*Pedido*:
Reproduza sem nenhuma alteração o trecho do texto sobre emoções negativas começando em "O mundo não é um" e terminando em "de formas negativas.".

*Texto selecionado*:
..............................

O mundo não é um jardim das delícias, mas também não é inferno dantesco

Capa de “O Casamento de Céu e Inferno”, William Blake, 1794.
Muitos poderes vivem majoritariamente do que desperta nossa atenção de formas negativas.
Como diz António Damásio, temos todo um arco-íris de tons cinzentos de emoções negativas. Cada uma dessas dores diferentes é um ponto vulnerável, uma oportunidade para quem luta por nossa atenção, um botão fácil de ser apertado para ligar nossa preocupação com seja lá que produto que querem nos vender, de apólices de seguros a políticas de Estado. Adam Curtis mostra, no documentário “The Power of Nightmares” (“O poder dos pesadelos”), como no começo do século XXI democracias inteiras foram sequestradas para interesses políticos apenas pela alimentação do medo, inclusive com mentiras, por parte de representantes eleitos.
Em contraste, as emoções positivas são um grupo mais uniforme. Damos vários nomes: alegria, júbilo, felicidade, êxtase, mas são todas variações de intensidade e duração de uma mesma coisa. Emoções positivas também podem ser vulnerabilidades para a exploração alheia, mas, imagino, de formas muito mais limitadas que o apelo ao medo, ao nojo, ao ódio, aos ciúmes, à inveja…
A tela da sua televisão, especialmente durante as notícias, é uma lente com uma aberração cromática de desvio para o cinza. É verdade que o mundo não é todo azul nem todo cor-de-rosa, mas é igualmente falso mostrá-lo como totalmente cinzento, um lugar desprovido de beleza, com perigos sempre à espreita e bichos-papões querendo nos consumir.
No mundo intelectual, a visão alarmista do mundo também foi vendida repetidamente, por pensadores tão diversos quanto Platão, Heráclito e John Gray. Curiosamente, Heráclito, por exemplo, poderia ter esta visão pessimista da ordem social pelo simples motivo de ter pertencido à família real de Éfeso, que perdeu poder e prestígio em seu tempo com o advento da democracia grega às custas da aristocracia.

..............................

*Itens brutos*:
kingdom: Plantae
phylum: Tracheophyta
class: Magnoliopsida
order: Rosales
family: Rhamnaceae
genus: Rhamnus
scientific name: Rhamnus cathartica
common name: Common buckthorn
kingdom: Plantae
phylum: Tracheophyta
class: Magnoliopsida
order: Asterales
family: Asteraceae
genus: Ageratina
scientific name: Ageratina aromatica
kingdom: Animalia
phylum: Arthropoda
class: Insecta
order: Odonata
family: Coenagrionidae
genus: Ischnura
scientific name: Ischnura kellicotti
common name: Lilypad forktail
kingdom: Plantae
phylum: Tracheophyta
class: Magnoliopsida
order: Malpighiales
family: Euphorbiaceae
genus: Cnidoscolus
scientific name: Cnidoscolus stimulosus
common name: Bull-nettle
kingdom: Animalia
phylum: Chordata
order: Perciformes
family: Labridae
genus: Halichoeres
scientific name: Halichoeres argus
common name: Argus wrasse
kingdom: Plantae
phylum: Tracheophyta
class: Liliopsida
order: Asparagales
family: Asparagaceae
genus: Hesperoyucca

..............................

*Resultado esperado*:
O mundo não é um jardim das delícias, mas também não é inferno dantesco

Capa de “O Casamento de Céu e Inferno”, William Blake, 1794.
Muitos poderes vivem majoritariamente do que desperta nossa atenção de formas negativas.